Using Naive Bayes to classify Spam and Ham Email texts
Implement the simple but effective machine learning technique of Naïve Bayes Classification, and applying it to a binary text classification task (i.e., spam detection).
You will write three programs: nblearn.py will learn a naïve Bayes model from labeled data, nbclassify.py will use the model to classify new data and nbevaluate.py will print precision, recall and F1 scores based on the output of nbclassify.py on development (i.e., labeled) data
- read and run nblearn.py on the entire training data. Specify location of train/ data in the terminal command (sys.argv). Write its output in a text files.
- run nbclassify.py on the dev data using the resulting model saved in the text file from nblearn. Write a finally classified txt file.

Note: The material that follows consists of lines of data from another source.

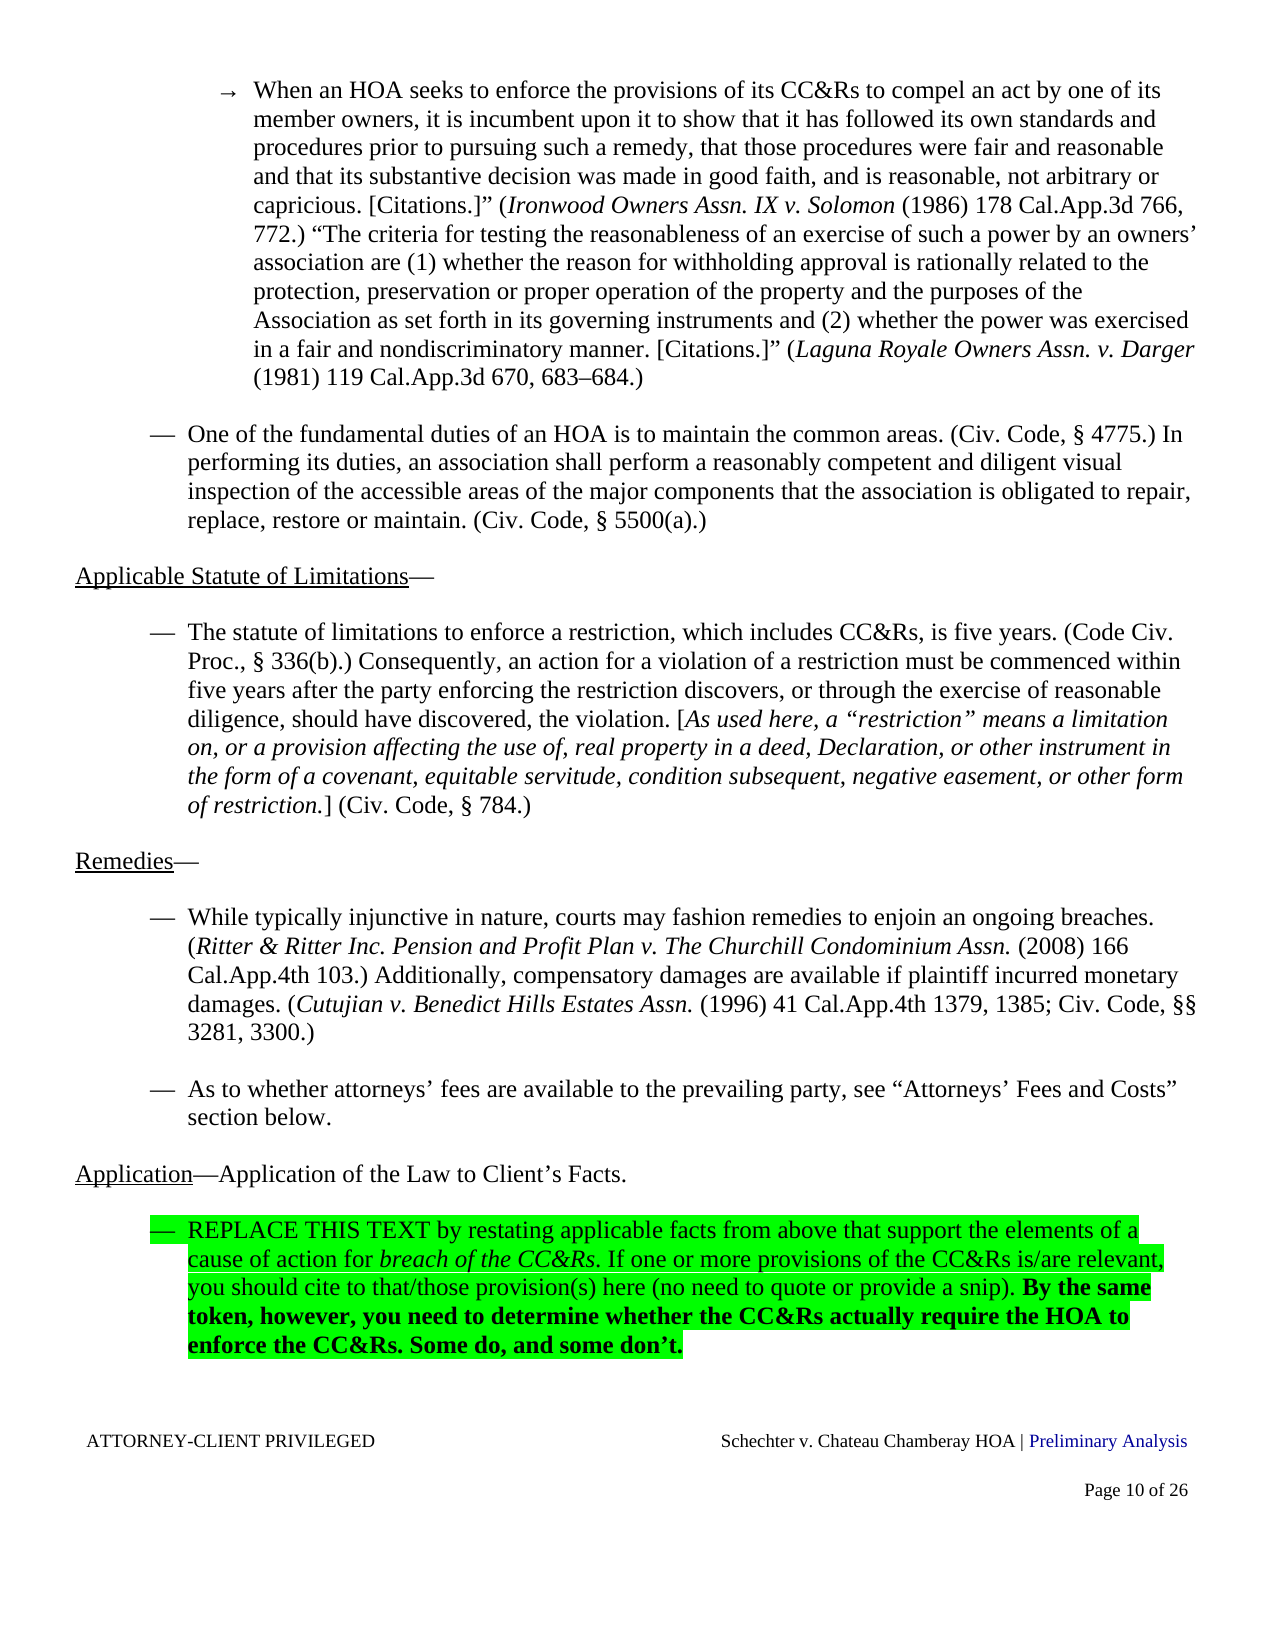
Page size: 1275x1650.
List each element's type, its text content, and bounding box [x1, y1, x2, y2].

text — While typically injunctive in nature, courts may fashion remedies to enjoin an ongoing breaches. (Ritter & Ritter Inc. Pension and Profit Plan v. The Churchill Condominium Assn. (2008) 166 Cal.App.4th 103.) Additionally, compensatory damages are available if plaintiff incurred monetary damages. (Cutujian v. Benedict Hills Estates Assn. (1996) 41 Cal.App.4th 1379, 1385; Civ. Code, §§ 3281, 3300.) [150, 902, 1200, 1046]
text Remedies— [75, 846, 1200, 875]
text Application—Application of the Law to Client’s Facts. [75, 1159, 1200, 1187]
text — As to whether attorneys’ fees are available to the prevailing party, see “Attorneys’ Fees and Costs” section below. [150, 1074, 1200, 1131]
text → When an HOA seeks to enforce the provisions of its CC&Rs to compel an act by one of its member owners, it is incumbent upon it to show that it has followed its own standards and procedures prior to pursuing such a remedy, that those procedures were fair and reasonable and that its substantive decision was made in good faith, and is reasonable, not arbitrary or capricious. [Citations.]” (Ironwood Owners Assn. IX v. Solomon (1986) 178 Cal.App.3d 766, 772.) “The criteria for testing the reasonableness of an exercise of such a power by an owners’ association are (1) whether the reason for withholding approval is rationally related to the protection, preservation or proper operation of the property and the purposes of the Association as set forth in its governing instruments and (2) whether the power was exercised in a fair and nondiscriminatory manner. [Citations.]” (Laguna Royale Owners Assn. v. Darger (1981) 119 Cal.App.3d 670, 683–684.) [216, 75, 1200, 391]
text — The statute of limitations to enforce a restriction, which includes CC&Rs, is five years. (Code Civ. Proc., § 336(b).) Consequently, an action for a violation of a restriction must be commenced within five years after the party enforcing the restriction discovers, or through the exercise of reasonable diligence, should have discovered, the violation. [As used here, a “restriction” means a limitation on, or a provision affecting the use of, real property in a deed, Declaration, or other instrument in the form of a covenant, equitable servitude, condition subsequent, negative easement, or other form of restriction.] (Civ. Code, § 784.) [150, 617, 1200, 819]
text — REPLACE THIS TEXT by restating applicable facts from above that support the elements of a cause of action for breach of the CC&Rs. If one or more provisions of the CC&Rs is/are relevant, you should cite to that/those provision(s) here (no need to quote or provide a snip). By the same token, however, you need to determine whether the CC&Rs actually require the HOA to enforce the CC&Rs. Some do, and some don’t. [150, 1215, 1200, 1359]
text — One of the fundamental duties of an HOA is to maintain the common areas. (Civ. Code, § 4775.) In performing its duties, an association shall perform a reasonably competent and diligent visual inspection of the accessible areas of the major components that the association is obligated to repair, replace, restore or maintain. (Civ. Code, § 5500(a).) [150, 419, 1200, 534]
text Applicable Statute of Limitations— [75, 561, 1200, 590]
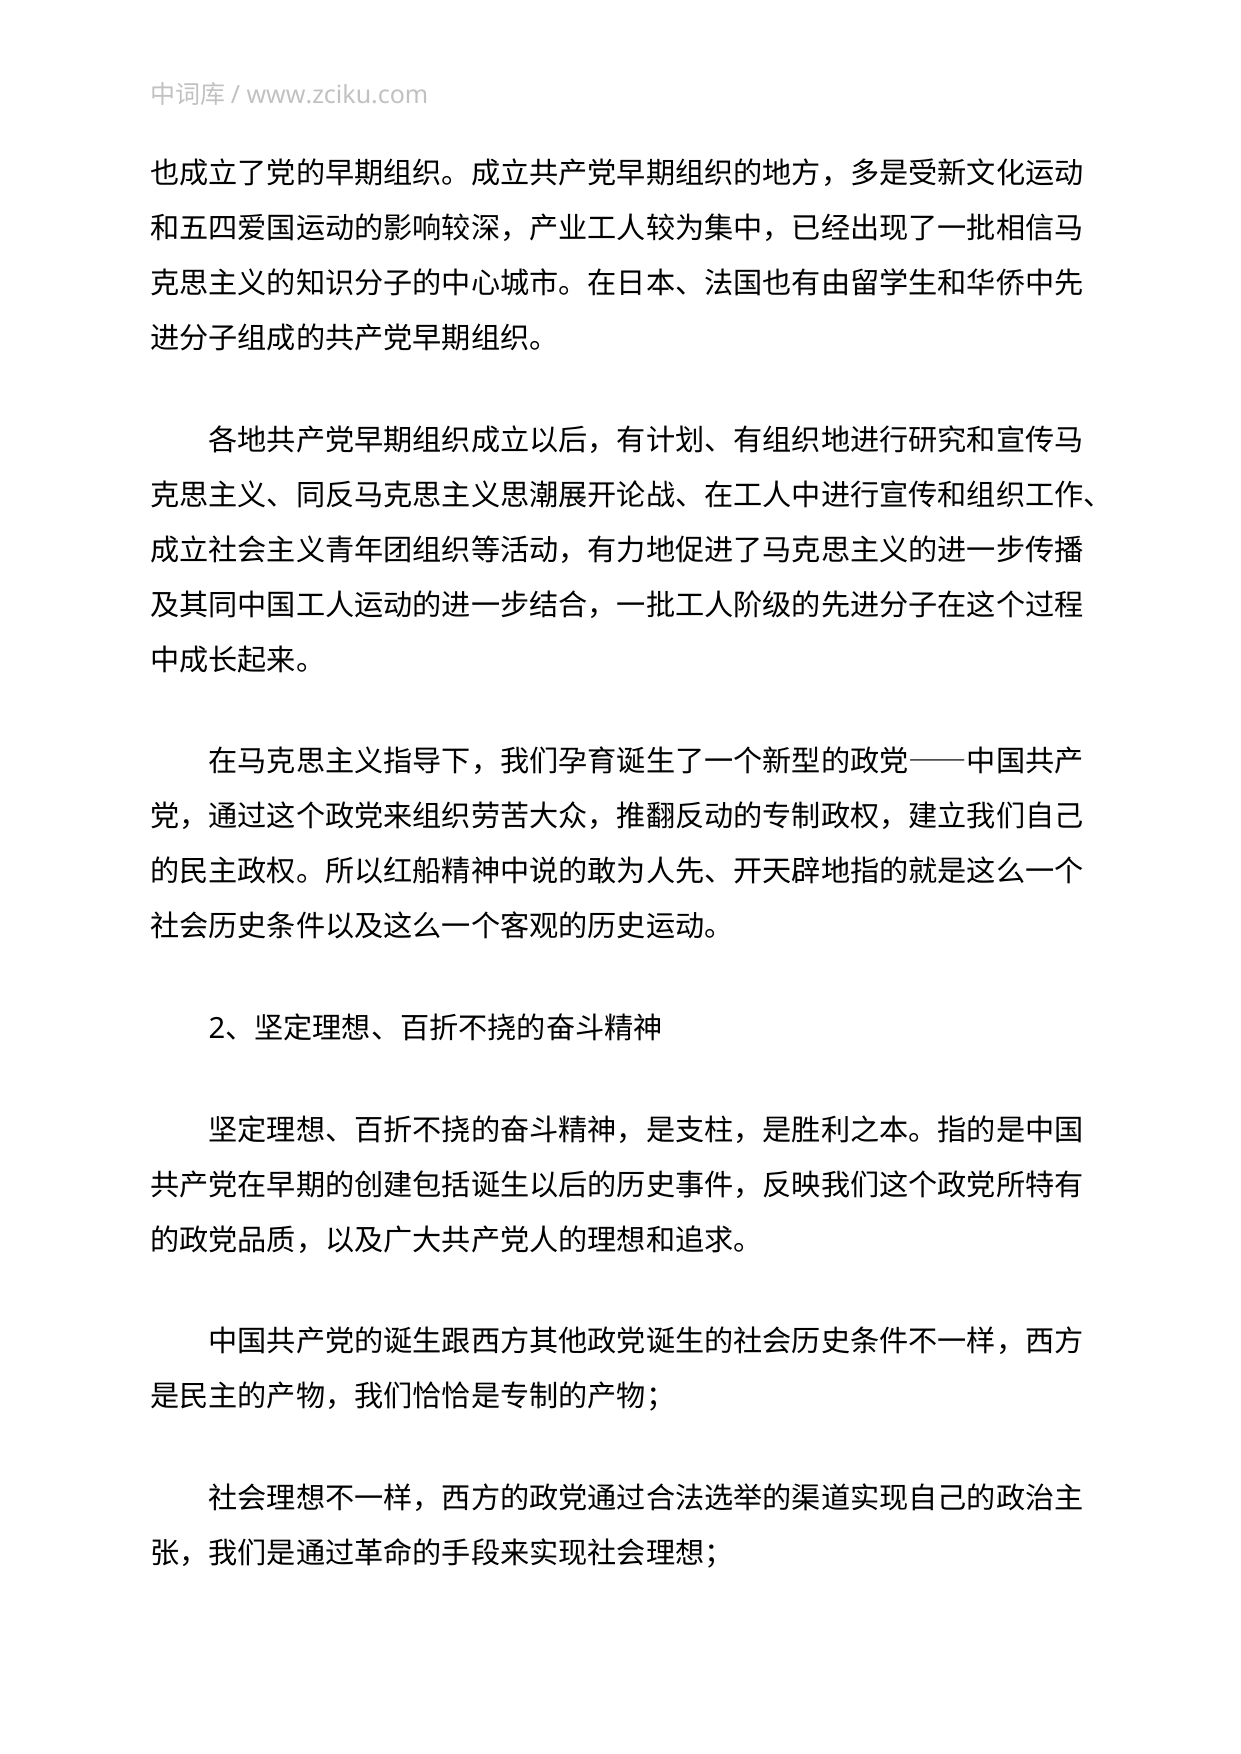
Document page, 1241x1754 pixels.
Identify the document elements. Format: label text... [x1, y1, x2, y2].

- use nbevaluate.py to measure Precision, Recall, and F-1 Score using the actual data and the output from nbclassify
Used Add-1 smoothing to ensure that those words in text that werent seen before do not make the whole probability = 0 Ref Link: https://nlp.stanford.edu/~wcmac/papers/20050421-smoothing-tutorial.pdf
- Spam Precision = 97%
- Spam Recall = 88%
- Spam F1 score = 92%
- Ham Precision = 76%
- Ham Recall = 93%
- Ham F1 score = 84%
- isalpha(): Tried keeping only isalpha(), or only alphabetical tokens. Scores decreased marginally, implying the fact that special characters may only have limited effect, or if they do, it cancels out in comparison for the metrics we study.
- Not lowercase: Tried keeping token case as is, and not converting tokens to lowercase for comparison. Confusion matrix measures did not change significantly.
- No smoothing: Tried running iterations with doing any kind of smoothing, and predictable got 0s in outputs, and not meaningful confusion matrix metrics.
- Keep Min Smoothing: Tried changing smoothing technique to assign min probability/frequency to previously unseen word, instead of Add-1. Resulting measures varied across the board, and did not make much reporting sense to enable moving forward with.
- Small lambda for smoothing: tried keeping a very small lambda value, upto minimum value of soma decimal places to see if smoothing changes the final result. It did not have significant effect on the results, so went forward with original methodology.